#### RECORDS ####

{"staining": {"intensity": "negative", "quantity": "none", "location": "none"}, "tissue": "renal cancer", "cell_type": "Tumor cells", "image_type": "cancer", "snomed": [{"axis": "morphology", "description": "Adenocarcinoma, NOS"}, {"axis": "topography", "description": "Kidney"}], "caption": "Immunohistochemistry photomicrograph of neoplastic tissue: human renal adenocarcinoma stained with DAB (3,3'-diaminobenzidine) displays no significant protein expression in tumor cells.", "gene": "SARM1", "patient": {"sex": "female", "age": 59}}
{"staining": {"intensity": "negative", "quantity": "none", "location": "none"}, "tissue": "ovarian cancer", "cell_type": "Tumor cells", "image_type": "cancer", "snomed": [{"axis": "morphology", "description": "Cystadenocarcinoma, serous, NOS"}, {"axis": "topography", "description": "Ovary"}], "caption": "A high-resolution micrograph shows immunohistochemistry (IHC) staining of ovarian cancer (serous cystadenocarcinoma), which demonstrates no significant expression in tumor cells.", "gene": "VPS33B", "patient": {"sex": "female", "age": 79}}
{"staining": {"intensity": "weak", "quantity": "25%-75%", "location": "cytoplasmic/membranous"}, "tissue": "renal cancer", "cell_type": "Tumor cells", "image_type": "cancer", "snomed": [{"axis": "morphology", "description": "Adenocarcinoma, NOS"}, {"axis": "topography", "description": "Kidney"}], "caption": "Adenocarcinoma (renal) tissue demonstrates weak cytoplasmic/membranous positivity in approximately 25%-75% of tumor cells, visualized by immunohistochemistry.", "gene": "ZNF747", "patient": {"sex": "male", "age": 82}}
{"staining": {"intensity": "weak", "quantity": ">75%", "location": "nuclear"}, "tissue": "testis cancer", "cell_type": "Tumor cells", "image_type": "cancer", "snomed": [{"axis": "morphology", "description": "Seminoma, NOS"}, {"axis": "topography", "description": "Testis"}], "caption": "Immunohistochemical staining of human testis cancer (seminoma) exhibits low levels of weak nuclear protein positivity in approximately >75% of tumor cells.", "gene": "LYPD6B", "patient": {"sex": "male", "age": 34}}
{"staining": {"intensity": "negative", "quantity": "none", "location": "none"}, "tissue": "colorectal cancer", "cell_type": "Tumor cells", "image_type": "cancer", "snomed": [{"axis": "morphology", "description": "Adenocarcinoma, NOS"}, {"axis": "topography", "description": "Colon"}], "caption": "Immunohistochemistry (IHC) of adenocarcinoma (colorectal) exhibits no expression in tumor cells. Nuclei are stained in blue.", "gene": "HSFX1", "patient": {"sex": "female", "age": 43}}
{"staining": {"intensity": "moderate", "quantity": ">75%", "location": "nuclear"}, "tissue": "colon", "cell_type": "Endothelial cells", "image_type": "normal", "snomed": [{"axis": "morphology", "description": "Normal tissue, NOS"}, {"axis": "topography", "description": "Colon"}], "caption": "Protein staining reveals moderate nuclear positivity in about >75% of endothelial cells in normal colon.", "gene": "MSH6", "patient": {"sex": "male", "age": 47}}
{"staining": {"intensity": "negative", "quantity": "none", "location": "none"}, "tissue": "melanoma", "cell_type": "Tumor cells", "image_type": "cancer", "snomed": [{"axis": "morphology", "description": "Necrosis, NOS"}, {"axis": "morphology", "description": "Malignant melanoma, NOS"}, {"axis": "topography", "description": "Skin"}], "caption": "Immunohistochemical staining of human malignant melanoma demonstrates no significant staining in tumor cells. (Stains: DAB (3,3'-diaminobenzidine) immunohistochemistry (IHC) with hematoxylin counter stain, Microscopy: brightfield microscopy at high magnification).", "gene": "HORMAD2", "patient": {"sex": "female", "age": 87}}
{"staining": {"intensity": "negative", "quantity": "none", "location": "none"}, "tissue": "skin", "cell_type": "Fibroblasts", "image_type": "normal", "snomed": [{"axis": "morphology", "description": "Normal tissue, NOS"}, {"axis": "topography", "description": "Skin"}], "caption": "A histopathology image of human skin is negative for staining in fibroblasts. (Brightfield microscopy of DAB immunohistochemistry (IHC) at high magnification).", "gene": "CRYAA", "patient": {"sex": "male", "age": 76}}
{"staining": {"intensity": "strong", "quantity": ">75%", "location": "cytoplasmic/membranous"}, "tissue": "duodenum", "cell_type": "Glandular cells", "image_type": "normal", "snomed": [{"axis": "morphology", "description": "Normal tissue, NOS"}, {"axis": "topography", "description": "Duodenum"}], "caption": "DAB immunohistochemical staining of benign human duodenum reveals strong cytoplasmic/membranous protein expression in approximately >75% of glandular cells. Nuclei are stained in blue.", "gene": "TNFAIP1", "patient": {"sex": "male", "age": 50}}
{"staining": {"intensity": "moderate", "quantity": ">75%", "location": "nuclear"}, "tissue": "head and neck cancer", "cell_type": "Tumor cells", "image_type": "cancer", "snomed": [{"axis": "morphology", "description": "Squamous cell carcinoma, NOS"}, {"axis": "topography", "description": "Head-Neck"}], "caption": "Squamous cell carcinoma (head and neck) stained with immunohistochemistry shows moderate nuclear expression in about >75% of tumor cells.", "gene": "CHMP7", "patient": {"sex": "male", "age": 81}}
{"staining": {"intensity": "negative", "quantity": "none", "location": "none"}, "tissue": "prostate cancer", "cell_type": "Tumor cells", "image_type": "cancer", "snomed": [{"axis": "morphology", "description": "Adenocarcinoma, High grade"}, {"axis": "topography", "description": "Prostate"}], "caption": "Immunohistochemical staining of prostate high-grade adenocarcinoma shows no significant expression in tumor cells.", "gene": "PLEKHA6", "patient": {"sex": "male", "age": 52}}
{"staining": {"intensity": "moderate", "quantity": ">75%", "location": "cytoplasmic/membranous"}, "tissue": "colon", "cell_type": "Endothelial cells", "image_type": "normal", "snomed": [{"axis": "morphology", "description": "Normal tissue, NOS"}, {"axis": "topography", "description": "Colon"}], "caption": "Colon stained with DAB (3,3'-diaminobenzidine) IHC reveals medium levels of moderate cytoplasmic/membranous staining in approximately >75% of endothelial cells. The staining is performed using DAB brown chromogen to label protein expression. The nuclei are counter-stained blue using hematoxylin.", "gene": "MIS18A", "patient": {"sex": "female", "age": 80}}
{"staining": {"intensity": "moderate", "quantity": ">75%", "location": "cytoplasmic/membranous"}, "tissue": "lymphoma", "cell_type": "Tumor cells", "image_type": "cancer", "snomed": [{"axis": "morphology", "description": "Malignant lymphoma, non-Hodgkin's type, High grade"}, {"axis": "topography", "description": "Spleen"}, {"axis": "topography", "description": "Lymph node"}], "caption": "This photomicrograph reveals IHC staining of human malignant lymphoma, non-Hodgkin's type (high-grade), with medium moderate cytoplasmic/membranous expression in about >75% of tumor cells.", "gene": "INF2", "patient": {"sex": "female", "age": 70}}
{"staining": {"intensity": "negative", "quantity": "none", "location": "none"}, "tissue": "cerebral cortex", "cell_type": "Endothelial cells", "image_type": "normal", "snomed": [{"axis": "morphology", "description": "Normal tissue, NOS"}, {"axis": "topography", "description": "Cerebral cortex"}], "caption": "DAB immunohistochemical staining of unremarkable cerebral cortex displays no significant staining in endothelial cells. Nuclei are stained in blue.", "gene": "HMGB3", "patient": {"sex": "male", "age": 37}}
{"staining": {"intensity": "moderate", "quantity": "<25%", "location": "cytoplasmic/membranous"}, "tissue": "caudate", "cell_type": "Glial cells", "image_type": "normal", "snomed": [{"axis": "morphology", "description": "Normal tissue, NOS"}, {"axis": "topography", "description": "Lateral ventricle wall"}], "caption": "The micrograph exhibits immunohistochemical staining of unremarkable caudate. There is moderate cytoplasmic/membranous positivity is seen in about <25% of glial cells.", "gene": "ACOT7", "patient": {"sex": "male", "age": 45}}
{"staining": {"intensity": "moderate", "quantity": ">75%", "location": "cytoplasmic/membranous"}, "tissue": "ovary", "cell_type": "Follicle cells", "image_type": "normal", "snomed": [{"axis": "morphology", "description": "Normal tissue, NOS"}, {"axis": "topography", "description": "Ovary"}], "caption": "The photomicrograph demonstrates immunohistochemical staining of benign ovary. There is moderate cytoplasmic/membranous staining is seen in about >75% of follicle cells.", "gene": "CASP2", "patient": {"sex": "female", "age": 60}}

####

For this exercise, repeat exactly the lines of the data above from the one with "(IHC) of adenocarcinoma" down to the one with "staining reveals moderate", both end lines included.

{"staining": {"intensity": "negative", "quantity": "none", "location": "none"}, "tissue": "colorectal cancer", "cell_type": "Tumor cells", "image_type": "cancer", "snomed": [{"axis": "morphology", "description": "Adenocarcinoma, NOS"}, {"axis": "topography", "description": "Colon"}], "caption": "Immunohistochemistry (IHC) of adenocarcinoma (colorectal) exhibits no expression in tumor cells. Nuclei are stained in blue.", "gene": "HSFX1", "patient": {"sex": "female", "age": 43}}
{"staining": {"intensity": "moderate", "quantity": ">75%", "location": "nuclear"}, "tissue": "colon", "cell_type": "Endothelial cells", "image_type": "normal", "snomed": [{"axis": "morphology", "description": "Normal tissue, NOS"}, {"axis": "topography", "description": "Colon"}], "caption": "Protein staining reveals moderate nuclear positivity in about >75% of endothelial cells in normal colon.", "gene": "MSH6", "patient": {"sex": "male", "age": 47}}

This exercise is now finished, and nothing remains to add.